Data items

---------------

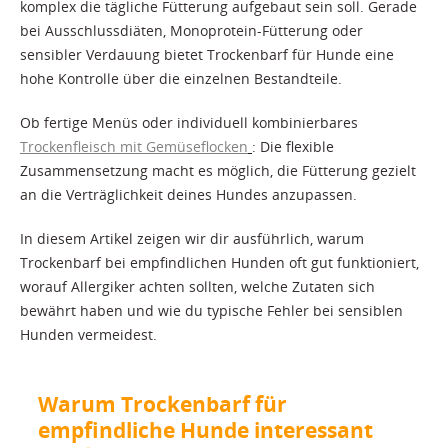
komplex die tägliche Fütterung aufgebaut sein soll. Gerade
bei Ausschlussdiäten, Monoprotein-Fütterung oder
sensibler Verdauung bietet Trockenbarf für Hunde eine
hohe Kontrolle über die einzelnen Bestandteile.
Ob fertige Menüs oder individuell kombinierbares
Trockenfleisch mit Gemüseflocken
: Die flexible
Zusammensetzung macht es möglich, die Fütterung gezielt
an die Verträglichkeit deines Hundes anzupassen.
In diesem Artikel zeigen wir dir ausführlich, warum
Trockenbarf bei empfindlichen Hunden oft gut funktioniert,
worauf Allergiker achten sollten, welche Zutaten sich
bewährt haben und wie du typische Fehler bei sensiblen
Hunden vermeidest.
Warum Trockenbarf für
empfindliche Hunde interessant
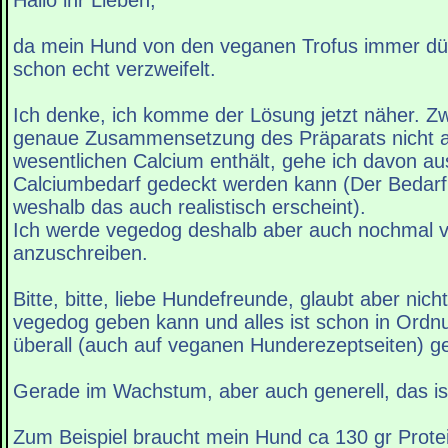
Hallo ihr Lieben,
da mein Hund von den veganen Trofus immer dü
schon echt verzweifelt.
Ich denke, ich komme der Lösung jetzt näher. Zw
genaue Zusammensetzung des Präparats nicht a
wesentlichen Calcium enthält, gehe ich davon aus
Calciumbedarf gedeckt werden kann (Der Bedarf l
weshalb das auch realistisch erscheint).
Ich werde vegedog deshalb aber auch nochmal 
anzuschreiben.
Bitte, bitte, liebe Hundefreunde, glaubt aber nic
vegedog geben kann und alles ist schon in Ordnu
überall (auch auf veganen Hunderezeptseiten) ge
Gerade im Wachstum, aber auch generell, das ist
Zum Beispiel braucht mein Hund ca 130 gr Protein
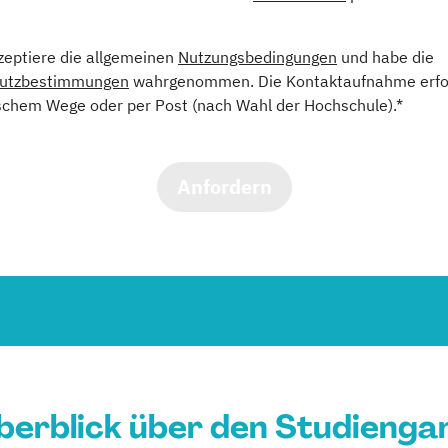
kzeptiere die allgemeinen
Nutzungsbedingungen
und habe die
utzbestimmungen
wahrgenommen. Die Kontaktaufnahme erfol
schem Wege oder per Post (nach Wahl der Hochschule).*
Anfordern
berblick über den Studienga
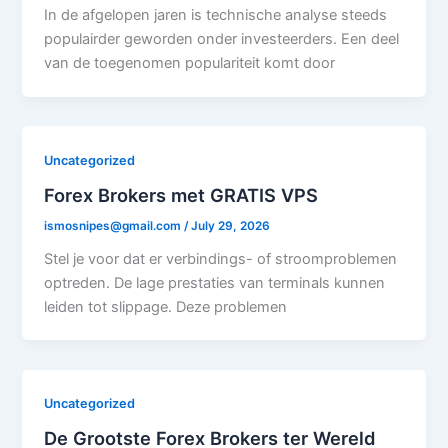
In de afgelopen jaren is technische analyse steeds
populairder geworden onder investeerders. Een deel
van de toegenomen populariteit komt door
Uncategorized
Forex Brokers met GRATIS VPS
ismosnipes@gmail.com
/
July 29, 2026
Stel je voor dat er verbindings- of stroomproblemen
optreden. De lage prestaties van terminals kunnen
leiden tot slippage. Deze problemen
Uncategorized
De Grootste Forex Brokers ter Wereld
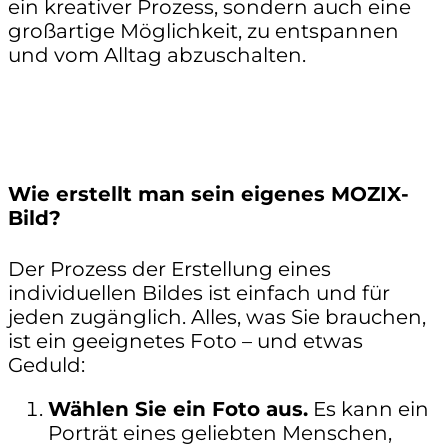
ein kreativer Prozess, sondern auch eine
großartige Möglichkeit, zu entspannen
und vom Alltag abzuschalten.
Wie erstellt man sein eigenes MOZIX-
Bild?
Der Prozess der Erstellung eines
individuellen Bildes ist einfach und für
jeden zugänglich. Alles, was Sie brauchen,
ist ein geeignetes Foto – und etwas
Geduld:
Wählen Sie ein Foto aus.
Es kann ein
Porträt eines geliebten Menschen,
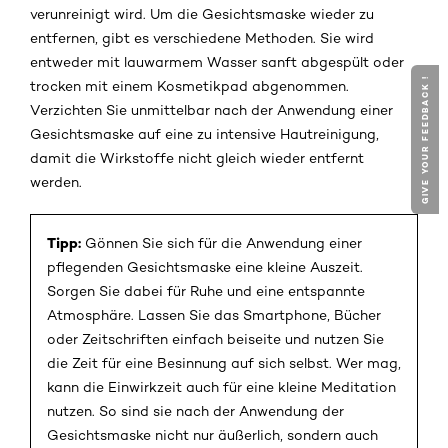
verunreinigt wird. Um die Gesichtsmaske wieder zu
entfernen, gibt es verschiedene Methoden. Sie wird
entweder mit lauwarmem Wasser sanft abgespült oder
GIVE YOUR FEEDBACK !
trocken mit einem Kosmetikpad abgenommen.
Verzichten Sie unmittelbar nach der Anwendung einer
Gesichtsmaske auf eine zu intensive Hautreinigung,
damit die Wirkstoffe nicht gleich wieder entfernt
werden.
Tipp:
Gönnen Sie sich für die Anwendung einer
pflegenden Gesichtsmaske eine kleine Auszeit.
Sorgen Sie dabei für Ruhe und eine entspannte
Atmosphäre. Lassen Sie das Smartphone, Bücher
oder Zeitschriften einfach beiseite und nutzen Sie
die Zeit für eine Besinnung auf sich selbst. Wer mag,
kann die Einwirkzeit auch für eine kleine Meditation
nutzen. So sind sie nach der Anwendung der
Gesichtsmaske nicht nur äußerlich, sondern auch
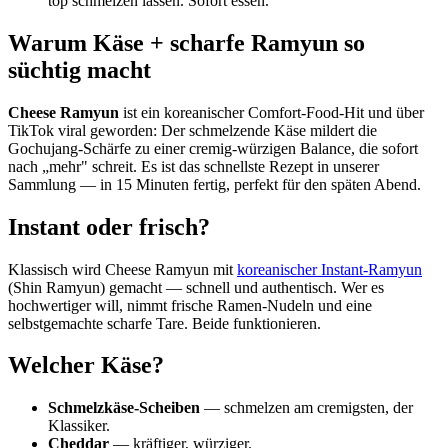
top schmelzen lassen. Sofort essen.
Warum Käse + scharfe Ramyun so
süchtig macht
Cheese Ramyun
ist ein koreanischer Comfort-Food-Hit und über
TikTok viral geworden: Der schmelzende Käse mildert die
Gochujang-Schärfe zu einer cremig-würzigen Balance, die sofort
nach „mehr" schreit. Es ist das schnellste Rezept in unserer
Sammlung — in 15 Minuten fertig, perfekt für den späten Abend.
Instant oder frisch?
Klassisch wird Cheese Ramyun mit
koreanischer Instant-Ramyun
(Shin Ramyun) gemacht — schnell und authentisch. Wer es
hochwertiger will, nimmt frische Ramen-Nudeln und eine
selbstgemachte scharfe Tare. Beide funktionieren.
Welcher Käse?
Schmelzkäse-Scheiben
— schmelzen am cremigsten, der
Klassiker.
Cheddar
— kräftiger, würziger.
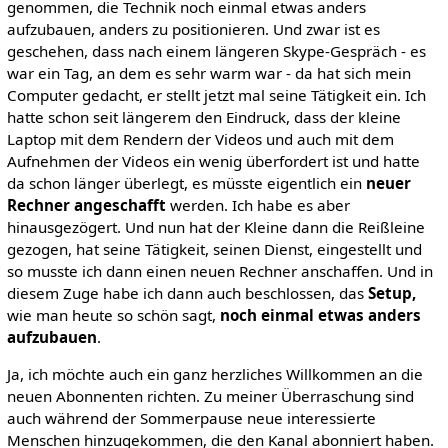
genommen, die Technik noch einmal etwas anders
aufzubauen, anders zu positionieren. Und zwar ist es
geschehen, dass nach einem längeren Skype-Gespräch - es
war ein Tag, an dem es sehr warm war - da hat sich mein
Computer gedacht, er stellt jetzt mal seine Tätigkeit ein. Ich
hatte schon seit längerem den Eindruck, dass der kleine
Laptop mit dem Rendern der Videos und auch mit dem
Aufnehmen der Videos ein wenig überfordert ist und hatte
da schon länger überlegt, es müsste eigentlich ein
neuer
Rechner angeschafft
werden. Ich habe es aber
hinausgezögert. Und nun hat der Kleine dann die Reißleine
gezogen, hat seine Tätigkeit, seinen Dienst, eingestellt und
so musste ich dann einen neuen Rechner anschaffen. Und in
diesem Zuge habe ich dann auch beschlossen, das
Setup,
wie man heute so schön sagt,
noch einmal etwas anders
aufzubauen
.
Ja, ich möchte auch ein ganz herzliches Willkommen an die
neuen Abonnenten richten. Zu meiner Überraschung sind
auch während der Sommerpause neue interessierte
Menschen hinzugekommen, die den Kanal abonniert haben.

---------------

**What is expected:**
From the records above, transcribe only the stretch from the line with "die Zeit für" through the line with "werden. Ich habe es aber", keeping both ends. Omit pictures.

**Written answer:**
die Zeit für eine Besinnung auf sich selbst. Wer mag,
kann die Einwirkzeit auch für eine kleine Meditation
nutzen. So sind sie nach der Anwendung der
Gesichtsmaske nicht nur äußerlich, sondern auch
top schmelzen lassen. Sofort essen.
Warum Käse + scharfe Ramyun so
süchtig macht
Cheese Ramyun
ist ein koreanischer Comfort-Food-Hit und über
TikTok viral geworden: Der schmelzende Käse mildert die
Gochujang-Schärfe zu einer cremig-würzigen Balance, die sofort
nach „mehr" schreit. Es ist das schnellste Rezept in unserer
Sammlung — in 15 Minuten fertig, perfekt für den späten Abend.
Instant oder frisch?
Klassisch wird Cheese Ramyun mit
koreanischer Instant-Ramyun
(Shin Ramyun) gemacht — schnell und authentisch. Wer es
hochwertiger will, nimmt frische Ramen-Nudeln und eine
selbstgemachte scharfe Tare. Beide funktionieren.
Welcher Käse?
Schmelzkäse-Scheiben
— schmelzen am cremigsten, der
Klassiker.
Cheddar
— kräftiger, würziger.
genommen, die Technik noch einmal etwas anders
aufzubauen, anders zu positionieren. Und zwar ist es
geschehen, dass nach einem längeren Skype-Gespräch - es
war ein Tag, an dem es sehr warm war - da hat sich mein
Computer gedacht, er stellt jetzt mal seine Tätigkeit ein. Ich
hatte schon seit längerem den Eindruck, dass der kleine
Laptop mit dem Rendern der Videos und auch mit dem
Aufnehmen der Videos ein wenig überfordert ist und hatte
da schon länger überlegt, es müsste eigentlich ein
neuer
Rechner angeschafft
werden. Ich habe es aber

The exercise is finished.